Colin Scott, The Last Drop’s master blender tells Tom Pattinson about Carsebridge
Built in 1799 near Alloa, Carsebridge’s began as a malt whisky distillery before being rebuilt as a grain distillery in 1852. Its location took water from the hills, the River Forth was the transport link to move the grain, malt, maize and eventually whisky, and coal nearby was minded to power the place. By 1980 it had become the largest grain whisky distillery in Scotland. Three years later, it was closed.
That closure gives the bottle its ghost-distillery pull, although Scott’s telling was refreshingly unromantic. Carsebridge was an industrial site that made whisky at scale, not a misty Highland ruin waiting for a marketing department to discover it. The romance has come later, because what remains is finite. “You will never taste it again,” Scott said of this release, because it comes from “a whisky distillery that ceased production”.

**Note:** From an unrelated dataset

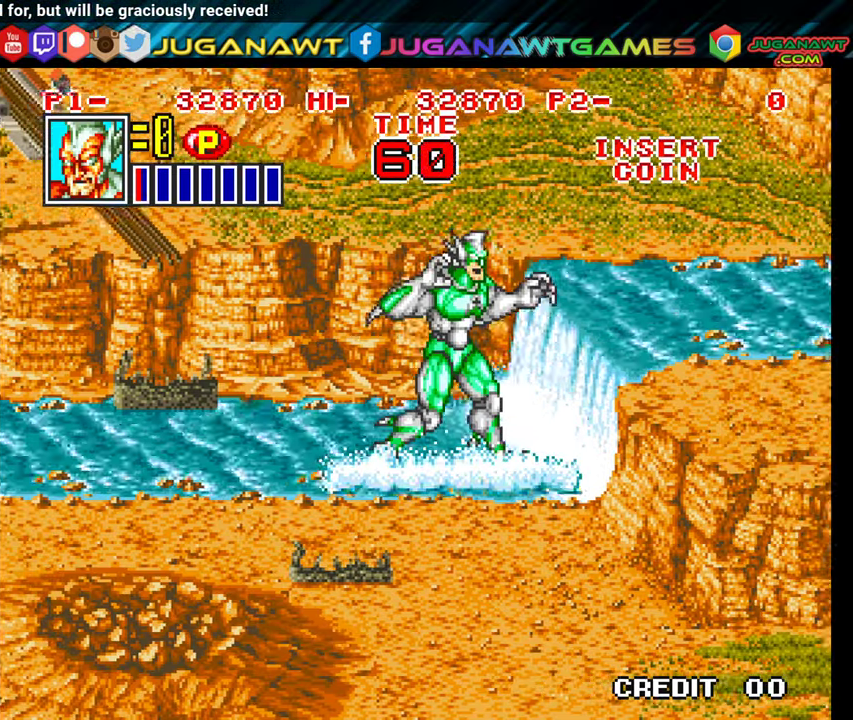
{"buttons": ["DPAD_RIGHT"], "events": [[66, "Y", "down"], [83, "DPAD_UP", "up"], [200, "Y", "up"]]}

The Last Drop has built a business around that kind of finality. Rebecca Jago, the company’s director of brand experience, is the daughter of co-founder Tom Jago, who started the business with James Espey after long careers inside the drinks industry. Their original plan, she said, was almost modest: after years of building brands for large companies, they decided to go “to the opposite end of the industry” and “start a small company and find an exceptional old Scotch whisky and bottle it.
“The original idea was simply to prove they could do it and then go off into the sunset,” Jago said, adding that when the company launched, her father was 82 and Espey was 65, “so if any of you think you are retiring, there is no need”.

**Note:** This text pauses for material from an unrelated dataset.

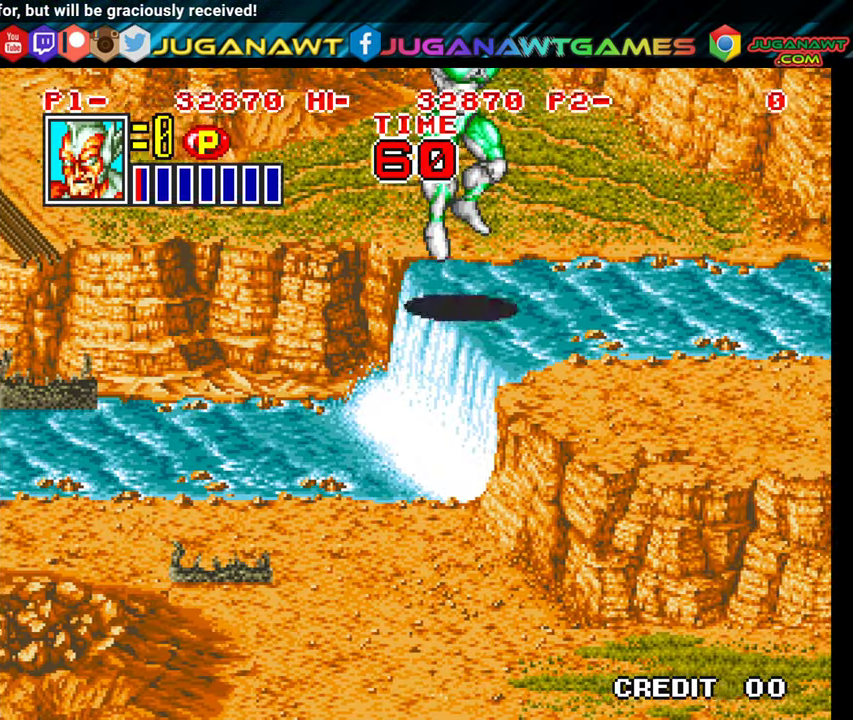
{"buttons": [], "events": [[133, "DPAD_RIGHT", "up"]]}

Rebecca Jago, the company’s director of brand experience, is the daughter of co-founder Tom Jago
Instead, The Last Drop moved from Scotch into Cognac, rum, Irish whiskey, Japanese whisky, bourbon and tequila, describing itself now as a curator of “the world’s most remarkable spirits”. Jago is aware that “oldest” and “rarest” can become lazy words in this space. “Nobody wants to claim to be the best, or the greatest, or the oldest, or the rarest,” she said. “We want to talk about the discovery of wonderful spirits that allow you to open your eyes to categories you might not have known before.”
That is the stronger way to understand this Carsebridge. Not as a bottle that needs to impress you because it is 60 years old, but as a whisky that shows what long-aged grain can do when the cask has behaved itself. It is not leathery or overbearing. It does not creak. It has sweetness, lift and a rather dangerous drinkability for something priced like a small second-hand car.
Whether many buyers will actually drink it is another question. At £3,700, some bottles will inevitably be collected, displayed, traded or saved for an occasion that never quite arrives. That is the odd fate of much ultra-aged whisky: the better the story, the rarer the liquid and the higher the price, the greater the risk that it becomes too valuable to enjoy.
Which is a shame, because the joy of this whisky is not that it survived 60 years in a cask. It is that after all that time, it still feels alive.